(ABOUT THIS EXERCISE) An exact transcript of the records is what this task asks for.

(DATA IN THIS EXERCISE)
====================

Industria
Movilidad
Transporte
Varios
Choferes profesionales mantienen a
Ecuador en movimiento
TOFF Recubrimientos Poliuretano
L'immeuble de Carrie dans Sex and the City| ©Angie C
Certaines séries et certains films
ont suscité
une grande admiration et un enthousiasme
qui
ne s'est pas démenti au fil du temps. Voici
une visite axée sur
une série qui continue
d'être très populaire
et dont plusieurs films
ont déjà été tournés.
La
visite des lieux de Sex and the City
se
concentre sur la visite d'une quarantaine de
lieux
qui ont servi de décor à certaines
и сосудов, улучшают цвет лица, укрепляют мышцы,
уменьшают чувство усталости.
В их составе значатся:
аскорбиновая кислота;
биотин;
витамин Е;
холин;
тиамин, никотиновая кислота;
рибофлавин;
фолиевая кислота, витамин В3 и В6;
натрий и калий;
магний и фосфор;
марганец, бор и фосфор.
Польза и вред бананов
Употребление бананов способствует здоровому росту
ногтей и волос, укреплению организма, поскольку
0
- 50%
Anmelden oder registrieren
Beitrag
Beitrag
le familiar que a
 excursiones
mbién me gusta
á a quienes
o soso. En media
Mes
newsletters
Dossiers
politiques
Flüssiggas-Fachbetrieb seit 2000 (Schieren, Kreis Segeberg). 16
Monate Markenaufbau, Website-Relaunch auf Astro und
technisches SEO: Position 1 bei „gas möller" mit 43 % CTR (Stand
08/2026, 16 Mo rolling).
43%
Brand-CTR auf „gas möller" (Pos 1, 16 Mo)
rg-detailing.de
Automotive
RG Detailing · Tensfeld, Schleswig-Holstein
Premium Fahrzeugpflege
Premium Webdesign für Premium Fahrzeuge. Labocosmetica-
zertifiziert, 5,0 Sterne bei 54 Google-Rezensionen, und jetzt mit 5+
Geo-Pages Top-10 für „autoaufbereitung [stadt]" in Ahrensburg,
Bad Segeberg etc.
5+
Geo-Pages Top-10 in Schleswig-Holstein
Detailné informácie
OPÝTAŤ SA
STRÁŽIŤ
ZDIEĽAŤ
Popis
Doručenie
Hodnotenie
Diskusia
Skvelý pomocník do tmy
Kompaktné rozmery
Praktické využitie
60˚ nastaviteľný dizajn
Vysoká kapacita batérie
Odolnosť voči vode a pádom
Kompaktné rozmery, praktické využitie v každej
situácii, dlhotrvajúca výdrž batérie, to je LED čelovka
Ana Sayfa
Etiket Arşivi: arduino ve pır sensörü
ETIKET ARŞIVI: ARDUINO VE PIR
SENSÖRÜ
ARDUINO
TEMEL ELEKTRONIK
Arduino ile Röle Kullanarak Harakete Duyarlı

====================

(EXERCISE ANSWER)
Industria
Movilidad
Transporte
Varios
Choferes profesionales mantienen a
Ecuador en movimiento
TOFF Recubrimientos Poliuretano
L'immeuble de Carrie dans Sex and the City| ©Angie C
Certaines séries et certains films
ont suscité
une grande admiration et un enthousiasme
qui
ne s'est pas démenti au fil du temps. Voici
une visite axée sur
une série qui continue
d'être très populaire
et dont plusieurs films
ont déjà été tournés.
La
visite des lieux de Sex and the City
se
concentre sur la visite d'une quarantaine de
lieux
qui ont servi de décor à certaines
и сосудов, улучшают цвет лица, укрепляют мышцы,
уменьшают чувство усталости.
В их составе значатся:
аскорбиновая кислота;
биотин;
витамин Е;
холин;
тиамин, никотиновая кислота;
рибофлавин;
фолиевая кислота, витамин В3 и В6;
натрий и калий;
магний и фосфор;
марганец, бор и фосфор.
Польза и вред бананов
Употребление бананов способствует здоровому росту
ногтей и волос, укреплению организма, поскольку
0
- 50%
Anmelden oder registrieren
Beitrag
Beitrag
le familiar que a
 excursiones
mbién me gusta
á a quienes
o soso. En media
Mes
newsletters
Dossiers
politiques
Flüssiggas-Fachbetrieb seit 2000 (Schieren, Kreis Segeberg). 16
Monate Markenaufbau, Website-Relaunch auf Astro und
technisches SEO: Position 1 bei „gas möller" mit 43 % CTR (Stand
08/2026, 16 Mo rolling).
43%
Brand-CTR auf „gas möller" (Pos 1, 16 Mo)
rg-detailing.de
Automotive
RG Detailing · Tensfeld, Schleswig-Holstein
Premium Fahrzeugpflege
Premium Webdesign für Premium Fahrzeuge. Labocosmetica-
zertifiziert, 5,0 Sterne bei 54 Google-Rezensionen, und jetzt mit 5+
Geo-Pages Top-10 für „autoaufbereitung [stadt]" in Ahrensburg,
Bad Segeberg etc.
5+
Geo-Pages Top-10 in Schleswig-Holstein
Detailné informácie
OPÝTAŤ SA
STRÁŽIŤ
ZDIEĽAŤ
Popis
Doručenie
Hodnotenie
Diskusia
Skvelý pomocník do tmy
Kompaktné rozmery
Praktické využitie
60˚ nastaviteľný dizajn
Vysoká kapacita batérie
Odolnosť voči vode a pádom
Kompaktné rozmery, praktické využitie v každej
situácii, dlhotrvajúca výdrž batérie, to je LED čelovka
Ana Sayfa
Etiket Arşivi: arduino ve pır sensörü
ETIKET ARŞIVI: ARDUINO VE PIR
SENSÖRÜ
ARDUINO
TEMEL ELEKTRONIK
Arduino ile Röle Kullanarak Harakete Duyarlı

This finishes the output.